As the DJC reported in 2021, Wexford then won the university's RFP to develop the 1.3-acre site.

This year, however, all major U.S. universities — from the Ivy League to the West Coast — have been affected by the Trump administration's proposed federal funding cuts to basic science and research.

And even before the November elections, the tech and life-science sectors were confronting the rising costs of new construction and borrowing. An example on Eastlake was Fred Hutch's cancellation last year of its proposed Sloan Institute building; Fred Hutch opted instead to buy an existing building from Alexandria Real Estate Equities, rather than incur the higher cost of a new building.

And while there had been a pandemic bump to the life-sci market, the flame of that Bunsen burner has since cooled.
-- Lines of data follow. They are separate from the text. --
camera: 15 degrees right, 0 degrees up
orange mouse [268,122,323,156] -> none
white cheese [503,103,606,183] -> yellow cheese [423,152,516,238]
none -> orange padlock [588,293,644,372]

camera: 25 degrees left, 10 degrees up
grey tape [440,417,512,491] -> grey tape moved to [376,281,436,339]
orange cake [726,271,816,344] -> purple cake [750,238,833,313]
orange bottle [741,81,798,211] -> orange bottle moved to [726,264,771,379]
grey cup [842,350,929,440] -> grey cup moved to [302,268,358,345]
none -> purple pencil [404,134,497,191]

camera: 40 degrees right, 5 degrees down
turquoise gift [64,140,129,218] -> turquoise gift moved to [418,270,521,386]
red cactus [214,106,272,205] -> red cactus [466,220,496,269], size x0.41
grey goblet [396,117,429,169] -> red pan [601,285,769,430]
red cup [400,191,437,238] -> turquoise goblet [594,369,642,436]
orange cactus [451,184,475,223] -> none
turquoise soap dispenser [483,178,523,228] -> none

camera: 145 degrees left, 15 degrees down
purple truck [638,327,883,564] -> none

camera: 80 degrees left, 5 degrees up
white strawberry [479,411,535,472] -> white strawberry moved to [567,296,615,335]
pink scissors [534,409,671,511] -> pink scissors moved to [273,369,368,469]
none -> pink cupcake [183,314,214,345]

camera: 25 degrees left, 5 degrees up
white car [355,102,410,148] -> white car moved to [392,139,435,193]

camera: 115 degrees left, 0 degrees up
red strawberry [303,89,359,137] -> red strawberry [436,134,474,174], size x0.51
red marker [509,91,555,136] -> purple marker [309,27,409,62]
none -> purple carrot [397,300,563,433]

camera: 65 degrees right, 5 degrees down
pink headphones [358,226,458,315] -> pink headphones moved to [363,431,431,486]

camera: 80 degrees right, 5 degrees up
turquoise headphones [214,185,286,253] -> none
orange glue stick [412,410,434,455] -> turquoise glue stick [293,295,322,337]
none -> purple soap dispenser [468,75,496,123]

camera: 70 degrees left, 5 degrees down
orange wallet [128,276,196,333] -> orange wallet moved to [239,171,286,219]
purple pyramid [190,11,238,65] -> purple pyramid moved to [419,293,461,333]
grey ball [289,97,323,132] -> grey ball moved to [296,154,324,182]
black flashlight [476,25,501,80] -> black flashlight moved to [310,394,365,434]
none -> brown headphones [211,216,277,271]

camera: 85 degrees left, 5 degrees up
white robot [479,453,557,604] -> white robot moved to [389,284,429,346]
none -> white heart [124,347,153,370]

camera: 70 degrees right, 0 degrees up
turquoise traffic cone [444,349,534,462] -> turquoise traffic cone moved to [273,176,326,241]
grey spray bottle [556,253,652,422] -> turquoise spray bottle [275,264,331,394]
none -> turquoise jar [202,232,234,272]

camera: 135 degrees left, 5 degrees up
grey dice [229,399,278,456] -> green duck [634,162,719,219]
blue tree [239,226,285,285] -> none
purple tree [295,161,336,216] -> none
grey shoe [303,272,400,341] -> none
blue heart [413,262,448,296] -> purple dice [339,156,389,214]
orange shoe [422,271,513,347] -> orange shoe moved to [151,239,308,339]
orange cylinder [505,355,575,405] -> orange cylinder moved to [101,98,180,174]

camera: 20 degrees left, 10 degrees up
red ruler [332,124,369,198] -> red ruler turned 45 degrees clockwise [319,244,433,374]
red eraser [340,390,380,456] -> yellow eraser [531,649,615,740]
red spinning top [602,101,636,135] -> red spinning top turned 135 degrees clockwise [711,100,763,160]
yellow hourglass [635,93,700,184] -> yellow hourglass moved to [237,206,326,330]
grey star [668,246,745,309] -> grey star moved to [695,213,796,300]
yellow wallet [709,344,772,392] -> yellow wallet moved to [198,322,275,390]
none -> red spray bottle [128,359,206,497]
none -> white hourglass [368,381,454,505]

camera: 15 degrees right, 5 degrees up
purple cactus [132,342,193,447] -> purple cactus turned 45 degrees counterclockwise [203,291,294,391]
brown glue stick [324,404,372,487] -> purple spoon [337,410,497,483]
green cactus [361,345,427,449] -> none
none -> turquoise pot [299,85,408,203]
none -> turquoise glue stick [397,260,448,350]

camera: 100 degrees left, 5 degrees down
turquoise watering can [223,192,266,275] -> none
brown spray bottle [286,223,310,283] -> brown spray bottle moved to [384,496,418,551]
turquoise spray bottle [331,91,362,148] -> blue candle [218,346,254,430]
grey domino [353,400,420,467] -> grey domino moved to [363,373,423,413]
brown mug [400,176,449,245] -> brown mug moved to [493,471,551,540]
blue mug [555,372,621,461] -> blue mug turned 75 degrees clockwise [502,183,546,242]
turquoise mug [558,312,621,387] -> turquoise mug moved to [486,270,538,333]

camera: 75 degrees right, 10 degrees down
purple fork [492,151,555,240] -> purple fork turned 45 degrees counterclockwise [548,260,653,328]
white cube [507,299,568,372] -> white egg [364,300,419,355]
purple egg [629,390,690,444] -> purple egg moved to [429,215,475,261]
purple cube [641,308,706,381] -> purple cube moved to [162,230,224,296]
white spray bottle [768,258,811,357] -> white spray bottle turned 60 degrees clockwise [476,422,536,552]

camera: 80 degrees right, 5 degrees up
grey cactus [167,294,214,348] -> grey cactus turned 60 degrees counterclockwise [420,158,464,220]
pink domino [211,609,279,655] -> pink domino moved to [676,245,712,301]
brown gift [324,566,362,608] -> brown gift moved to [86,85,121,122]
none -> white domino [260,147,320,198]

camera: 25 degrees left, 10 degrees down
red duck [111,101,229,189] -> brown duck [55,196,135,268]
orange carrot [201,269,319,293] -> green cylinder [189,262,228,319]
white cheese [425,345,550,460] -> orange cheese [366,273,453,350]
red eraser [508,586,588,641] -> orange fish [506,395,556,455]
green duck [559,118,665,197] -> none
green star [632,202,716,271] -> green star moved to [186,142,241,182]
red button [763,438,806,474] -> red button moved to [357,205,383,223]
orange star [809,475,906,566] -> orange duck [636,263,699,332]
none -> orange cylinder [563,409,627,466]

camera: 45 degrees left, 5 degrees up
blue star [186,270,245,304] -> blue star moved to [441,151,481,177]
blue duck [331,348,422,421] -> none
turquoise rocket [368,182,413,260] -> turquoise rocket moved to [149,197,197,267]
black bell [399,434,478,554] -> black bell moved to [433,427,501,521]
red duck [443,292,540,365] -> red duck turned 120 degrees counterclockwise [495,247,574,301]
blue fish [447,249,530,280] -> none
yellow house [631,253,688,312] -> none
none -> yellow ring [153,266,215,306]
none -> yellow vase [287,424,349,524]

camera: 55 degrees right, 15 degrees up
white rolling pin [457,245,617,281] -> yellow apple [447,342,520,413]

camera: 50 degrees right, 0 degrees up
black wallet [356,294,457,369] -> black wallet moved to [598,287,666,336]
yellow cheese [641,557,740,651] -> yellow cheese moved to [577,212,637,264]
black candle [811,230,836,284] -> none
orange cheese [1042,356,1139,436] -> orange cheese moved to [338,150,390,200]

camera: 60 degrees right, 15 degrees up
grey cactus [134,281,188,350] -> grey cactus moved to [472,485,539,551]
Other life-sci projects from Alexandria and BioMed Realty in the Denny Triangle and South Lake Union remain on hold for all those same reasons. Over the past decade, per a recent market report from Yardi, SLU's life-sci inventory grew by 1.2 million square feet — not all of which has been absorbed.

Brightwork had once been envisioned to break ground last year. It never gained a master use permit or construction permit. There's a demolition permit for one old building on the north side of the Burke-Gilman Trail, which was to run in front of the new structure.

However, the 70-acre Portage Bay Crossing — aka PBX — is much bigger than the Brightwork building, which was slated to have private tenants in addition to the UW-affiliated Washington Clean Energy Testbeds, Institute for Protein Design and Brotman Baty Institute.

So, the 19 buildings once planned at PBX — over three decades — may yet proceed in a different fashion and scale. Those were once contemplated to have about 3 million square feet, thus creating “a dynamic, multidisciplinary urban community.” Alexandria has also sought to be a developer for that broader scheme.

And the UW's spring statement says that it “remains committed to fostering innovation, and will continue to monitor market conditions and evaluate the long-term potential of Portage Bay Crossing.”

So we're only a decade into the PBX saga, with more chapters to come. And the UW may decide, like Fred Hutch, that now's a better time to be a buyer than a builder.